西郷南洲遺訓 第8条「むやみに外国の真似をしてはならない」

明治維新から150年の今年、維新の力を生んだ「薩摩の教え」を改めて皆さんと共に学んでいるこの番組。今月から、西郷さんが遺した教え、「西郷南洲遺訓」をご紹介しています。

今日は、第8条「むやみに外国の真似をしてはならない」という教えです。


新しい国を作るに際し、
広く諸外国の制度を取り入れ、文明開化を推し進めようとするならば、
まずわが国の本分をわきまえ、道徳の教えをしっかりと強化し、
その上で、ゆっくりと諸外国の長所を取り入れるべきである。

そうではなく、ただむやみに外国の真似をし、見習うとしたら、
日本の国は弱体化し、日本人の美徳が失われ、
道徳も乱れて、救いがたい状況になってしまう。

最終的には、国家としての独立を失い、
西欧列強の支配を受けることになってしまうであろう。


明治時代、いかに海外に目を向けていたかが分かりますよね。
文明開化の流れが急激で、西欧からの科学技術・思想・衣服や生活スタイルなど、あらゆることが「西洋では当たり前」として持ち込まれました。そしてそのマネをすることが時代の風潮だったんですね。

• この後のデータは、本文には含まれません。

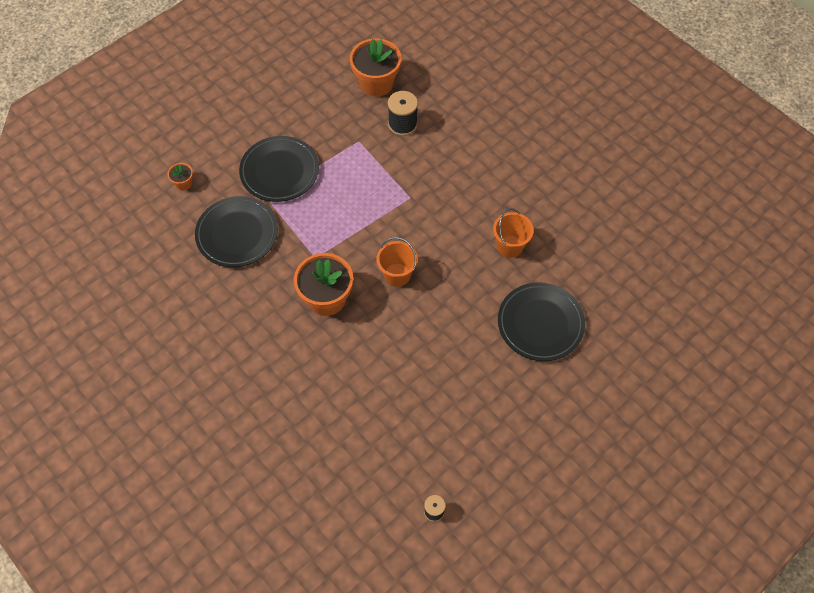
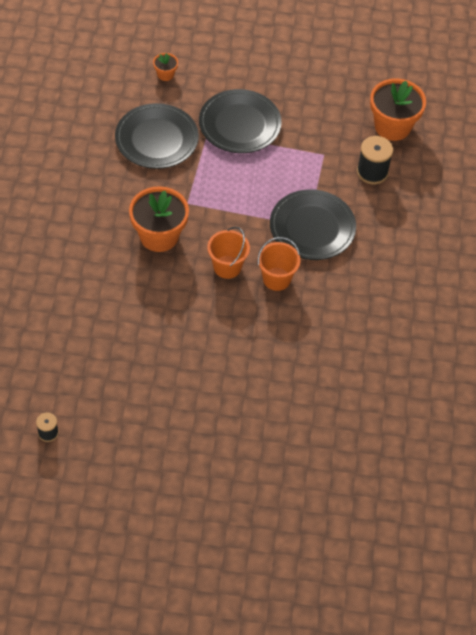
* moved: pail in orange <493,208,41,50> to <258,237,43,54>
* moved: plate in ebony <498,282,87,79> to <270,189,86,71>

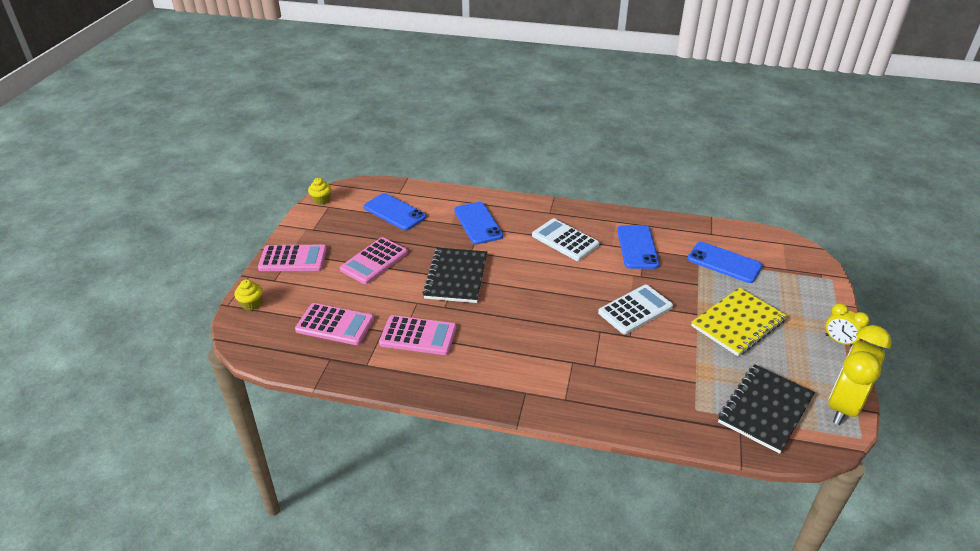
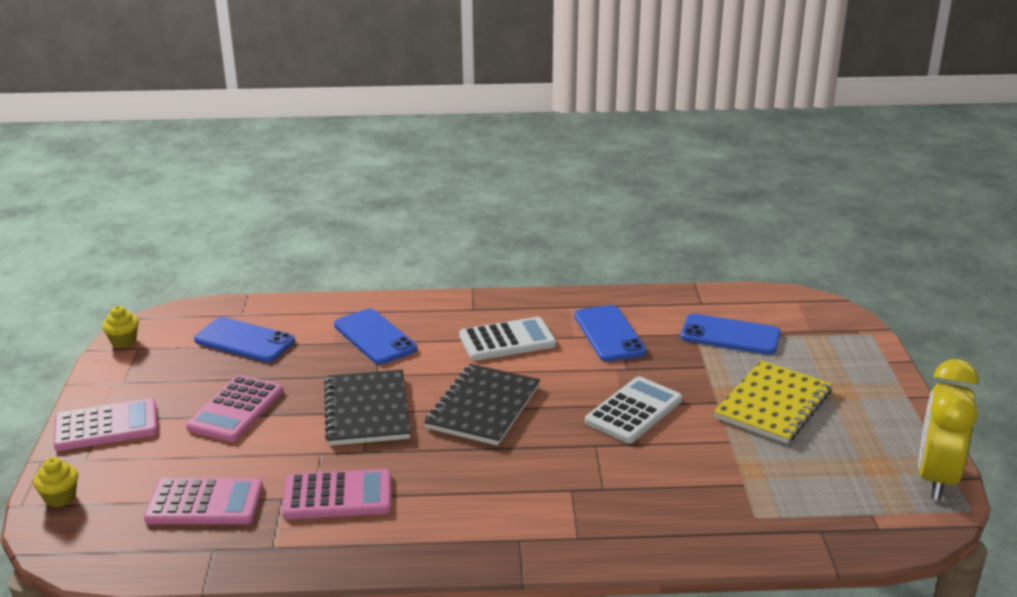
* removed: clock in golden <825,303,45,44>
* moved: notepad in ebony <718,364,97,90> to <424,364,116,82>
* turned: calculator in snow-white <532,218,67,43> = <459,317,97,44> 135 degrees clockwise

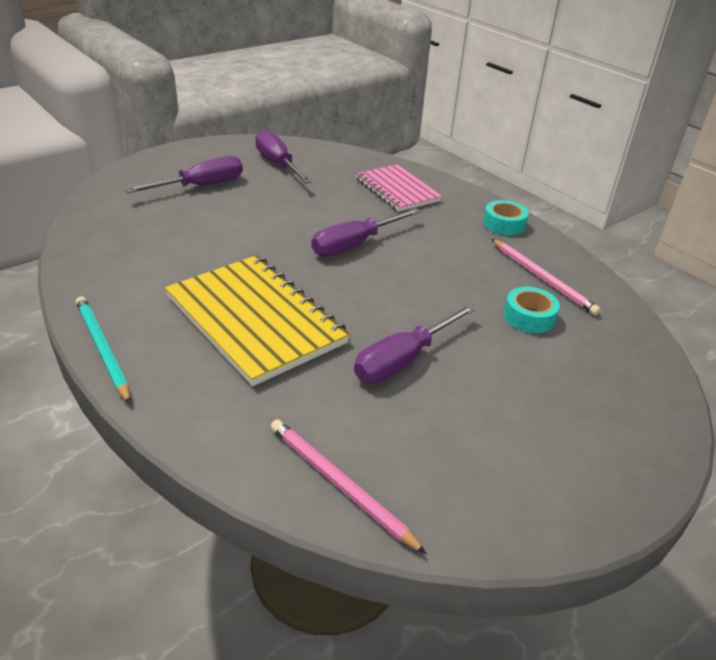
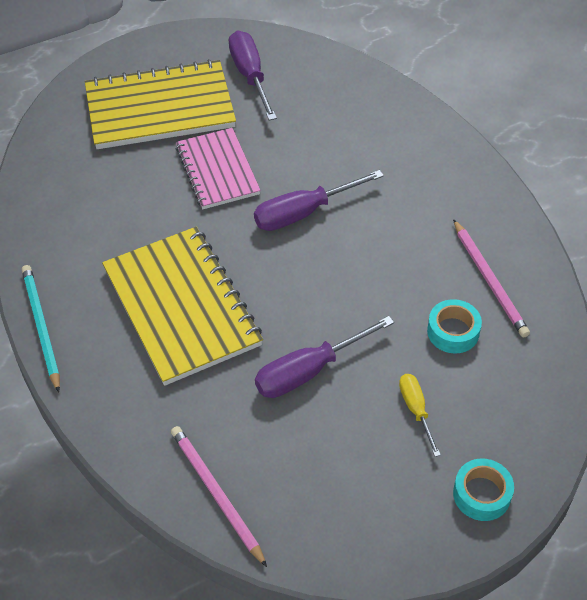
* added: screwdriver in golden <399,374,42,83>
* moved: notepad in pink <356,164,86,48> to <176,128,85,81>
* moved: tape in turquoise <483,200,46,35> to <453,459,61,62>
* replaced: screwdriver in royal purple <125,156,118,37> to notepad in golden <85,59,151,90>

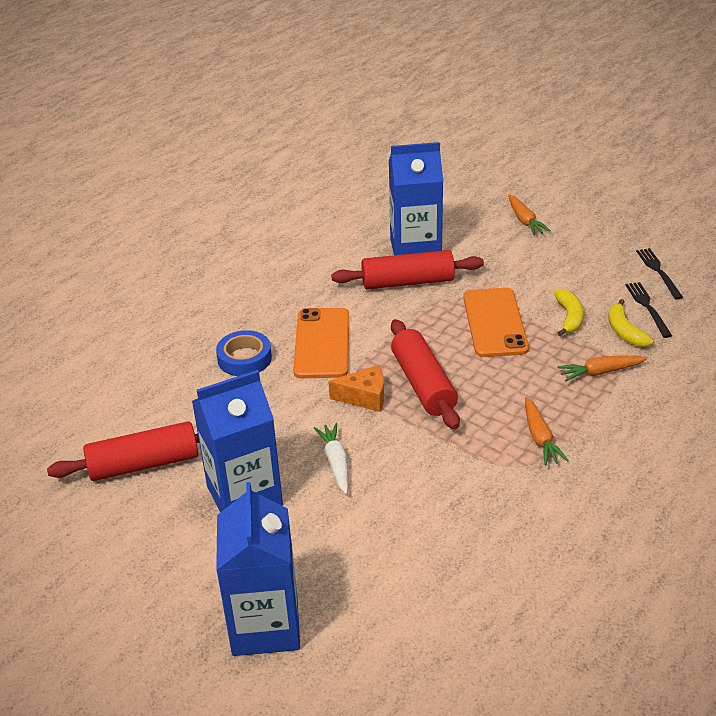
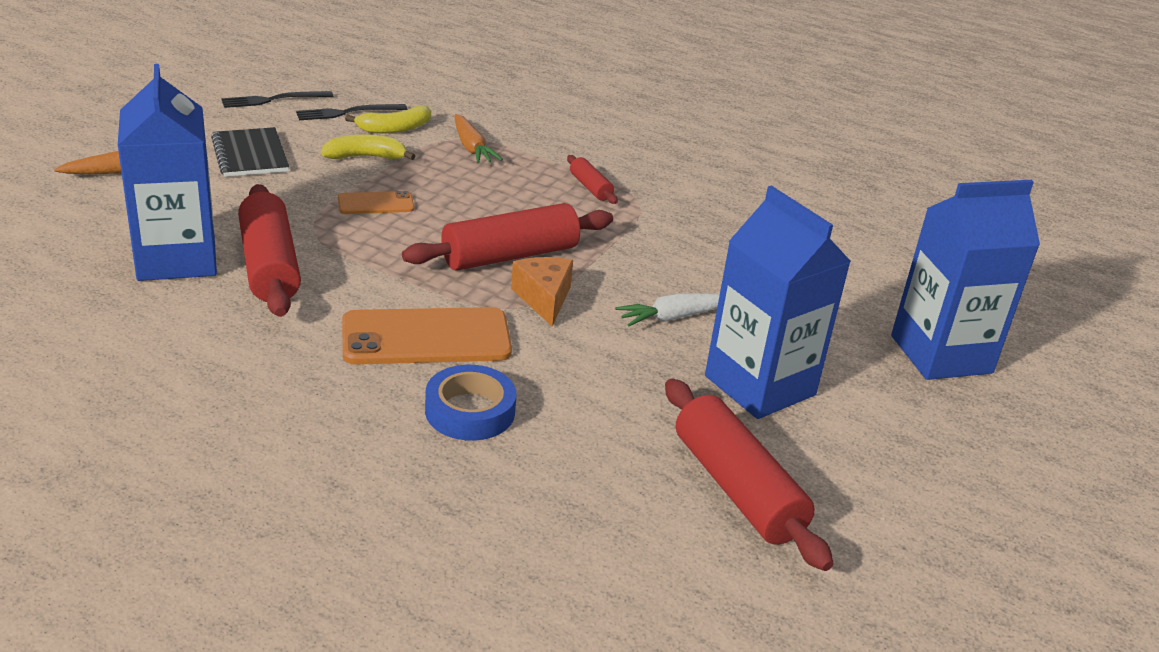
* added: notepad in ebony <211,127,78,50>
* replaced: toy carrot in orange <525,397,44,68> to dough roller in crimson <567,155,51,49>
* resized: mobile phone in orange <463,288,66,69> = <338,191,76,23> x0.52

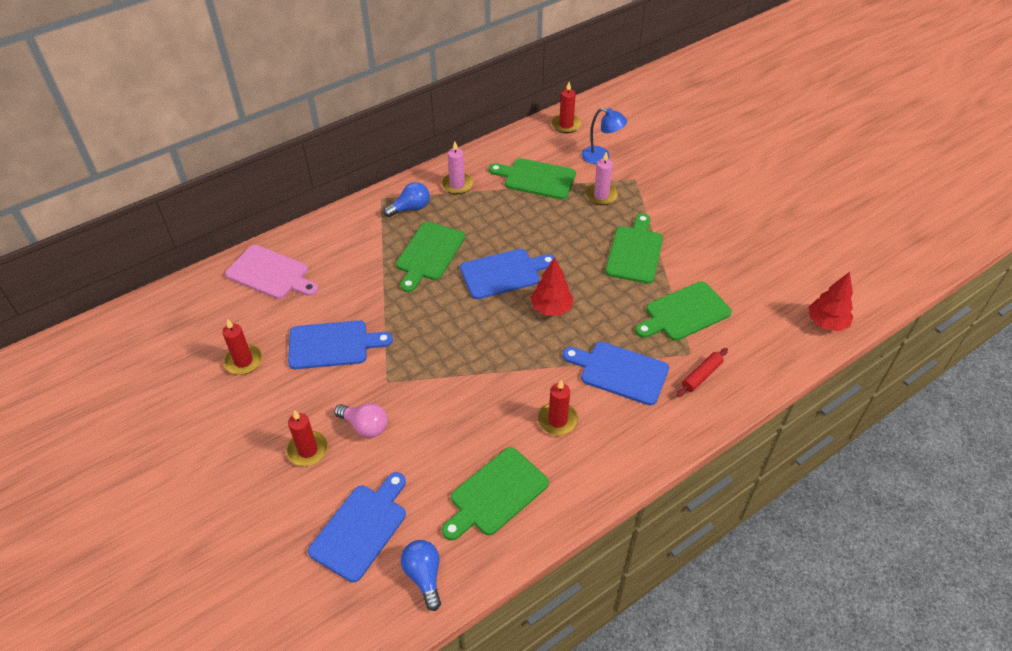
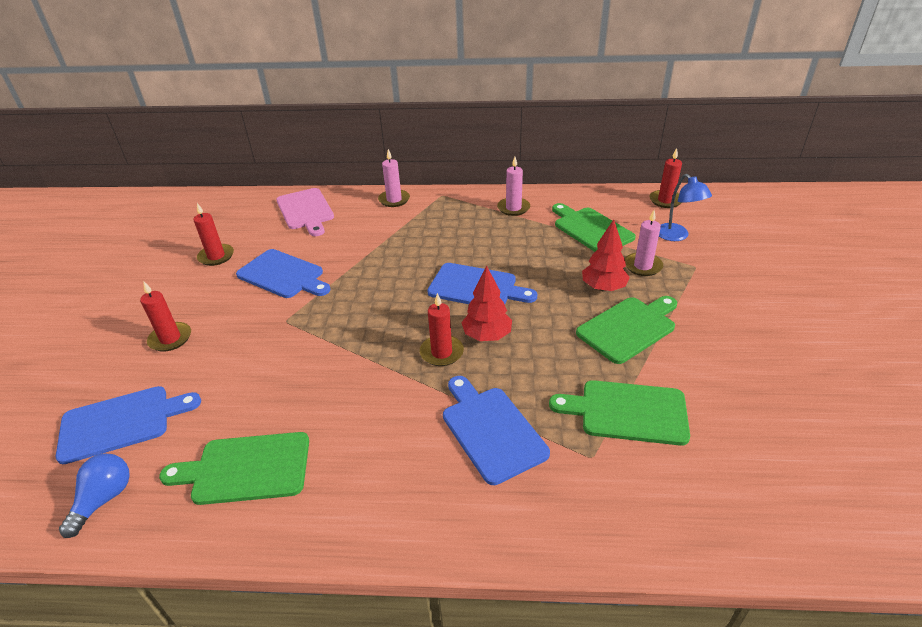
* removed: lightbulb in pink <334,403,53,35>
* removed: lightbulb in cobalt <383,182,47,35>
* removed: bread board in emerald <396,222,69,70>
* removed: dough roller in crimson <677,348,51,49>
* added: wax candle in pink <378,149,32,58>
* moved: wax candle in crimson <538,380,40,55> to <420,293,44,73>
* moved: toy tree in crimson <809,272,45,59> to <582,220,48,72>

しかし西郷さんは、その際に「日本人の良いところを忘れてはいけない」と言っています。
西郷さんが仕えた島津斉彬も海外の技術を積極的に取り入れていました。西郷さんも維新後、西洋の思想書を多く取り寄せ読んでいたことも知られています。

しかし、それらを取り入れるあまり、日本人の道徳心や良さを失ってはいけないと釘を刺しているんですね。私はこの西郷さんの考え方自体が日本人らしく、芯が通った内容だなと感じます。

例えば、人が成功した事例に倣って、そのやり方を同じように模倣しても何故かうまくいかないことって多いですよね。それは、その人自身が自分に合ったやり方を見つけたから。
ということは、自分自身の良さを損なわないよう、軸がぶれないようにした上で吸収しなければならないなと感じます。